Cette jeunesse née des cendres de 68, qu’est-ce qu’Assayas a à en dire ? Rien, c’est-à-dire tout : tout ce qu’un manuel d’histoire illustrée pourrait, sur le sujet, compulser d’images, de vignettes et de thèmes, sans autre hiérarchie que celle mise à disposition par la chronologie. Assayas range ses classeurs, trie ses disques, fait la poussière sur ses bouquins : maoïsme et Syd Barret, free press et Katmandou, amour libre et cinéma politique politiquement fait, tout est là, bien rangé, classé par séquences comme on dispose des bibelots dans une vitrine, et discipliné par les rouages grossièrement dialectiques d’un scénario incroyablement balourd (amour vs. politique, engagement vs. art, ville vs. campagne, etc.). Désolant spectacle, vraiment, que ce téléfilm d’histoire culturelle où la moindre réplique sonne comme la récitation d’une notice encyclopédique, et qui fait redouter tout le long que Michka Assayas ne surgisse d’un bosquet pour lire une note de bas de page.

 

Bien sûr, il n’échappera qu’aux aveugles que cette misère a toujours été le lot de son cinéma. Cinéma de petit propriétaire lymphatique et inquiet, qui trompe son inquiétude en faisant des listes (comme Edith Scob dans L’Heure d’été listait ad libitum le patrimoine familial), listes des signes de l’époque (Demonlover, Boarding gate) ou des signes de l’Histoire (Carlos et son diaporama d’événements de JT), et qui bourre la bouche de ses personnages avec les pages de son vade-mecum, de peur qu’ils ne se mettent à parler tout seul. Mais il y a tout de même quelque chose d’absolument fascinant à imaginer que, penché sur son script, Assayas ne s’étouffe pas lui-même de rire en écrivant des choses comme : « J’vais partir à Londres, mon beau-père fait le light show de la tournée des Soft Machine ».

 

Des détails comme celui-là, des détails qui tuent, il n’y a que ça dans Après mai. Quand Gilles, le héros mollasson par qui transite l’autoportrait, va au kiosque du coin, c’est toute la presse underground de l’époque qui l’attend, répartie en évidence sur la devanture du kiosquier à qui Assayas a confié les clefs du musée. Et que fait Gilles ? Il achète tout, bien sûr, il lit au kiosquier la liste que le film a préparé pour lui en glissant la petite monnaie dans sa poche. Assayas, qui a lu Daney, a pris soin de contourner l’infamie d’Uranus en faisant de ces journaux des fac-similés.
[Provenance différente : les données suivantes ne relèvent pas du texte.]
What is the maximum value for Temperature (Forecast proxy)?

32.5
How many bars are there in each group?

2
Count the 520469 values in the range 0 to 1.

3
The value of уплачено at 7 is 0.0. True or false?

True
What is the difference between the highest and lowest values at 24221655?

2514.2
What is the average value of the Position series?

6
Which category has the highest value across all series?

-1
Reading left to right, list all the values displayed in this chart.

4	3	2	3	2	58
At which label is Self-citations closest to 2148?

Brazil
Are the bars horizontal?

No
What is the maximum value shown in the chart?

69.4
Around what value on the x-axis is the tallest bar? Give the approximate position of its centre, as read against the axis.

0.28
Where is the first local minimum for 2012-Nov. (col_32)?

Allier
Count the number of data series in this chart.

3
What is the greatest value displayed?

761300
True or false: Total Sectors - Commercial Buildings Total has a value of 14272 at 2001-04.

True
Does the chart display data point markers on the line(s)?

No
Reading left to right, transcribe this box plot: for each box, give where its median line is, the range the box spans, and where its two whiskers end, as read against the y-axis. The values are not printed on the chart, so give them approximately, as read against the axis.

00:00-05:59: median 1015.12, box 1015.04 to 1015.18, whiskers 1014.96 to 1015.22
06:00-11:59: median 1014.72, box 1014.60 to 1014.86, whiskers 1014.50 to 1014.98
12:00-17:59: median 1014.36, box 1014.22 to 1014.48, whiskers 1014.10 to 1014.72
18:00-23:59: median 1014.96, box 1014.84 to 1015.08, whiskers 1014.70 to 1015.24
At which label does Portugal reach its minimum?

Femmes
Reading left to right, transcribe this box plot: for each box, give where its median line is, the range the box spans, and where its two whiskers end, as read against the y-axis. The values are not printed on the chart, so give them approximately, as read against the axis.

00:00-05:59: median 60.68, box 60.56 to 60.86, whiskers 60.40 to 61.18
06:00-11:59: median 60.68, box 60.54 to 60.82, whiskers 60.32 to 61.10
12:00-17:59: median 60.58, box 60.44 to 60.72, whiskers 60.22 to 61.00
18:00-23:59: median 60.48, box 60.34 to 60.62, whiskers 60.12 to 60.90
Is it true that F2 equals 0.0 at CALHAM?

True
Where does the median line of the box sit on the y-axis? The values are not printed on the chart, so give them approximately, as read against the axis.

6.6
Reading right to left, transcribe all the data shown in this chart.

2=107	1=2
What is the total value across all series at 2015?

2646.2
Mais sa précaution ne lui évite pas le ridicule, qui vaut bien celui de Berri avec son Cinémonde : la blancheur de ces Actuels flambant neufs est celle du film, c’est celle de ce cinéma-là, c’est celle des gants de coton d’un petit employé des archives.

 

Une dernière chose, un dernier détail. La jeunesse, Assayas aime la filmer sur une scène qu’on retrouve de film en film. Aux deux-tiers d’Après mai, une grande fête est donnée dans une maison bourgeoise. Les jeunes sont partout, s’encanaillant dans les volutes d’un morceau de Captain Beefheart. Cette scène, à peu de choses près, on l’a déjà vue dans L’Eau froide, comme on la retrouvait à la fin de L’Heure d’été. Et dans les trois cas frappe l’insistance avec laquelle Assayas fait passer et repasser aux jeunes le seuil de la maison, pour finalement les laisser rejoindre le jardin en filmant leur fuite dans l’encadrement d’une porte, d’une fenêtre. Il faut être attentif à ce détail, qui résout à lui seul l’énigme du point de vue d’Assayas : quand il filme la jeunesse, c’est avec le point de vue de la maison – avec l’oeil des meubles. Pas sûr qu’avec lui la jeunesse ait trouvé son grand cinéaste. Mais elle peut compter sur un bon antiquaire.